Walk-Seeing II - The Summer Palace
A Little Getaway on a Marble Boat
Just between us ancient Chinese royals....we all need a place to relax after
a busy week of governing the restless capital of Beijing - dui.ma? (right?)Well in case you need a place to relax - say 70,000 sqare meters of buildings sitting on a total of 2.9 square kilometers of land. The Summer Palace is just outside of bustling Beijing, its hills overlook the metropolis. There was a time when the Empresses and Emporers would retreat here to escape the heat of Beijing. Now, you can see that the city has grown so much that Beijing is literally right across the water. In fact,
while Jacob, me and the Princeton team were walking around the hills and climbing some rocks we could literally see a McDonalds on a street a few blocks away from the frontier of the Palace grounds where we took a rest. In the photo (at left), Ranger Ryan is literally looking out on the street where the McDonalds is located as Jacob-The-Wise consults his guidbook and Jasmine-Tea-Jeanne faces east after having recovered from a triple toe-loop of laughter from Jacob's previous wise cracks.My no-contest favorite part of the entire Summer Palace...the part that makes it totally worth it to pay for the double priced "through ticket" was our time at the prayer temple for the Empress while at the Summer Palace. We first decided that the name of this tower was much less cool than that of the Sunyunyan Chengguan (Tower of Cloud-Retaining Eaves). But, despite that nomenclatural deficiency (yes, I typed the new word: nomenclatural because it's my party), the Buddhist Incense Tower was the most amazing. The walkways around it were the most beautifully painted halls I've ever seen.

Like everything at the Summer Palace, the 1860s
were bad times as the Anglo-French forces burned the whole place to the ground. The drama was The Opium Wars - a period in history in which (especially Brits) were punishing China for not permitting its opium goods to get to Chinese markets. An official in the Cantonese south was concerned about the potential health and spriritual impact of having a country hyped up on dope, however the armies of the pushers would not take no for an answer. The rest is history.

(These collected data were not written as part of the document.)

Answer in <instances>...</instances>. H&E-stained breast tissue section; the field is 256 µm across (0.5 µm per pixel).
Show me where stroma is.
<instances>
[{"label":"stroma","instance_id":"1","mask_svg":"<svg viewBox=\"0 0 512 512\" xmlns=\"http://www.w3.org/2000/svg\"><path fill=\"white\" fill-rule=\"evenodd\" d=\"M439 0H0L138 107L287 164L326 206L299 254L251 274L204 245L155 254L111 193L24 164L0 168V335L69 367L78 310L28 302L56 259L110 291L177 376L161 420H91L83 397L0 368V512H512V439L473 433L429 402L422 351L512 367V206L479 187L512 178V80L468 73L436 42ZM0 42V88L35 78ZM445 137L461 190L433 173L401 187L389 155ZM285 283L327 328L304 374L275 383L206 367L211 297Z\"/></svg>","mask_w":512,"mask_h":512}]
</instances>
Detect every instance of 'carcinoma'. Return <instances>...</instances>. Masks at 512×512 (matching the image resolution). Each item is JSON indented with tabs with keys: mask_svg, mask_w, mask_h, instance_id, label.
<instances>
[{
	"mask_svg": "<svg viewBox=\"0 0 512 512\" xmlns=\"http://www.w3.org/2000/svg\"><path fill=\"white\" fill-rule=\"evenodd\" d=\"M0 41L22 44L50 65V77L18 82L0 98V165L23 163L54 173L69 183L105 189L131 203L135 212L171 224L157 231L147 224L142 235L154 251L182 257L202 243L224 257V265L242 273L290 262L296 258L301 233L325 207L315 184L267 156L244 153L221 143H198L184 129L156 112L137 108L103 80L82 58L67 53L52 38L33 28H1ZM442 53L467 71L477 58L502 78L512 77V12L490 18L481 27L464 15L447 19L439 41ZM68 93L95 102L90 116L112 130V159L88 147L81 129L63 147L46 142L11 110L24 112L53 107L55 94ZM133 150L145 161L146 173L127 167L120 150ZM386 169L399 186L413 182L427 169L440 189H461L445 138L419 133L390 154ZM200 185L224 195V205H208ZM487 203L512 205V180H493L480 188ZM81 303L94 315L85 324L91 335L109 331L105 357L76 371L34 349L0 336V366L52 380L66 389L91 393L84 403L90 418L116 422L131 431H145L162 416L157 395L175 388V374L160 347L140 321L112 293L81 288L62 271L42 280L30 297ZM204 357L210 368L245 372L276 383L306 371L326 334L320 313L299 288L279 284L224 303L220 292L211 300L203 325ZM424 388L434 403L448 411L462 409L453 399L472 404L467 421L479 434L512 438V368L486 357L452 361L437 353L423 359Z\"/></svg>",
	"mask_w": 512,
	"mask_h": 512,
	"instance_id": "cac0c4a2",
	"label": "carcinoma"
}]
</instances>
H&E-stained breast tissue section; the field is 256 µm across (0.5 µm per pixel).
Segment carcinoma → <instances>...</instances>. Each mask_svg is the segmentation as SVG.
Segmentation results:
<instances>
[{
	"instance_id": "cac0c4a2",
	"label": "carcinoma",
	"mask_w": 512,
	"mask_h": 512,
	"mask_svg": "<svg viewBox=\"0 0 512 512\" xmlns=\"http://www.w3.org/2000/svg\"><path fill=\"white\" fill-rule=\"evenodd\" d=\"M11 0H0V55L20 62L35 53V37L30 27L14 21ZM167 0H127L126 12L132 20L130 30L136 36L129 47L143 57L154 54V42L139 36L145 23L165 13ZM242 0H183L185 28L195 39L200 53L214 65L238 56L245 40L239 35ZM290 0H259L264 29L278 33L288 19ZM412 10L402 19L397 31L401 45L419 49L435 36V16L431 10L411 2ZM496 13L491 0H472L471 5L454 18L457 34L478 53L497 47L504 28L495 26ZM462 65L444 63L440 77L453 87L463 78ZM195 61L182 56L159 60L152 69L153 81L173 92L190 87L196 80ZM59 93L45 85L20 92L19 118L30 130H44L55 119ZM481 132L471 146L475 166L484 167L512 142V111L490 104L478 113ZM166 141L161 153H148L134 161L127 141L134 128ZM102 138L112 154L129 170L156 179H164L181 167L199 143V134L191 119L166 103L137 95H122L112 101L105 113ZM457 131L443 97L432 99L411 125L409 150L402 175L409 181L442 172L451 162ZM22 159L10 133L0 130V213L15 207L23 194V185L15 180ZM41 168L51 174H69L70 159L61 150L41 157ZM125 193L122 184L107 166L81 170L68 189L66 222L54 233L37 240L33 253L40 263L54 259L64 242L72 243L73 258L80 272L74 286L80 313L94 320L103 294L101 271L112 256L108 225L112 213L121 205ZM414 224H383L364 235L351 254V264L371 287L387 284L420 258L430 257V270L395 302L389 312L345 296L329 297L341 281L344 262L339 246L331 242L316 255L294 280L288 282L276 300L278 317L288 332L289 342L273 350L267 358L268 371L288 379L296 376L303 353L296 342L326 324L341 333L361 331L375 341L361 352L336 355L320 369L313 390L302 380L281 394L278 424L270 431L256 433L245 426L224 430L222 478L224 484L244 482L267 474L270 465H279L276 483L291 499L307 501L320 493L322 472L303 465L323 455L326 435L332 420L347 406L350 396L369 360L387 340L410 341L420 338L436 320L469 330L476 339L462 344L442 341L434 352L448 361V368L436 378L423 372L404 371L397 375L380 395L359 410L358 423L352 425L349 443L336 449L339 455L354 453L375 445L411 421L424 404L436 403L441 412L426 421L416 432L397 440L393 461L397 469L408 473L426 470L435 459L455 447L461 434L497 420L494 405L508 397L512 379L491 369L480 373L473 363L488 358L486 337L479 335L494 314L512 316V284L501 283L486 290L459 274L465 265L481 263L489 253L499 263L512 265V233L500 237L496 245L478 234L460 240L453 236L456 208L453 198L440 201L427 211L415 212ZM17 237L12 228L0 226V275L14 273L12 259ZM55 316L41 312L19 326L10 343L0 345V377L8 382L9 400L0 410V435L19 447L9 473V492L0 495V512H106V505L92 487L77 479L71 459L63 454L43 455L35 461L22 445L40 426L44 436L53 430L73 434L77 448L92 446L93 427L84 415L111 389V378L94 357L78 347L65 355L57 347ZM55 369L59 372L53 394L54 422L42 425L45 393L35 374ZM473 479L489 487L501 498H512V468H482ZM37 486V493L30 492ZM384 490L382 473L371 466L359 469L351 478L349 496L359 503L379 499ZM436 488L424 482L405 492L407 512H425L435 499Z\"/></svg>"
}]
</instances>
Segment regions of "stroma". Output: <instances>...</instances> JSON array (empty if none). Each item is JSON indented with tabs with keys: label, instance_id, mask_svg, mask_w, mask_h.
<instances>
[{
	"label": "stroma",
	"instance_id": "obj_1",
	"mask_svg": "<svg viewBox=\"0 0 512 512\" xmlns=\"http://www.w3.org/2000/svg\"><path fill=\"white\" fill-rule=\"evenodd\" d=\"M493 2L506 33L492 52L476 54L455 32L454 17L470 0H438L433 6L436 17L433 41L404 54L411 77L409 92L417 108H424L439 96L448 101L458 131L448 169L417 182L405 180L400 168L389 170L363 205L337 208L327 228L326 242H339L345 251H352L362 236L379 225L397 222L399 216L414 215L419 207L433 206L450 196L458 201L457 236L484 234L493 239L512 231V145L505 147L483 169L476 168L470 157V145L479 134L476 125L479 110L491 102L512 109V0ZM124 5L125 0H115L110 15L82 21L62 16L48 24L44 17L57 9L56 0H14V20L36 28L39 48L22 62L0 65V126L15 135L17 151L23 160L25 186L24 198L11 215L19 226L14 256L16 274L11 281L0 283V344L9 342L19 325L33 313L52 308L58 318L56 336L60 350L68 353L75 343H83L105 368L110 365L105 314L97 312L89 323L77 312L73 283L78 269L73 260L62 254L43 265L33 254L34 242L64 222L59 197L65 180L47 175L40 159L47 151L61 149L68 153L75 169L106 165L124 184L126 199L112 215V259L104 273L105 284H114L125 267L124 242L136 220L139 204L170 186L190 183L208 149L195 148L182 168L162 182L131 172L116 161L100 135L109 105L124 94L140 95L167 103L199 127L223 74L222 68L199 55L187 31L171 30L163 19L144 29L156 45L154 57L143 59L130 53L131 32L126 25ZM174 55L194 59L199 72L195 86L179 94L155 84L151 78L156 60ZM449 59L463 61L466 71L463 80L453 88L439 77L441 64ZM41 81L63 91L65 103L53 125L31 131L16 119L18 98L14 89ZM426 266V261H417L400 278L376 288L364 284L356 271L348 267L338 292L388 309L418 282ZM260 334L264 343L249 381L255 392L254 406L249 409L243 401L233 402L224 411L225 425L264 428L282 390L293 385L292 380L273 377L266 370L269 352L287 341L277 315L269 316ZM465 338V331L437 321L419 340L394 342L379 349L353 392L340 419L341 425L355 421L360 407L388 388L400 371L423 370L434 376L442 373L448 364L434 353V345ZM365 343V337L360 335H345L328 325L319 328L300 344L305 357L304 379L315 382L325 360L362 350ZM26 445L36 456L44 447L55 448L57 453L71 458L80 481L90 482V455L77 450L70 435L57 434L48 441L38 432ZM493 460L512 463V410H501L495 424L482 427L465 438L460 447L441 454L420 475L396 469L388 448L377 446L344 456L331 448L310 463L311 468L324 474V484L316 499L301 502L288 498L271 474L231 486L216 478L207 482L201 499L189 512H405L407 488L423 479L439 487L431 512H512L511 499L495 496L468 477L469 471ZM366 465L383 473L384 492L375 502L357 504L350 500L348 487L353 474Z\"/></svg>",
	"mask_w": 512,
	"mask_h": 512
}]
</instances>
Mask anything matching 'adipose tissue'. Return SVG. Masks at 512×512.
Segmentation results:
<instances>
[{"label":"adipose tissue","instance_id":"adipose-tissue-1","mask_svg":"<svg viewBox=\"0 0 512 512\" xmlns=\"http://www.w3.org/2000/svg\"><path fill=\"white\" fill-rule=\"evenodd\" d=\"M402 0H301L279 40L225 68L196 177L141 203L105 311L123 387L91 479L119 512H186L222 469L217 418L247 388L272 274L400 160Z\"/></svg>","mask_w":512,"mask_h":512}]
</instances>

For the record, neither Jacob-the-Wise nor I know half of the characters on the two tablets flanking us in the picture at right. We are both first-semester Chinese students, though Jacob is advanced since he has been living in Beijing.Ahhh, a long road to go before I can count as high as the 3 year old we heard at the Summer Palace countin each step she took down those daunting stairs from the temple to the ground.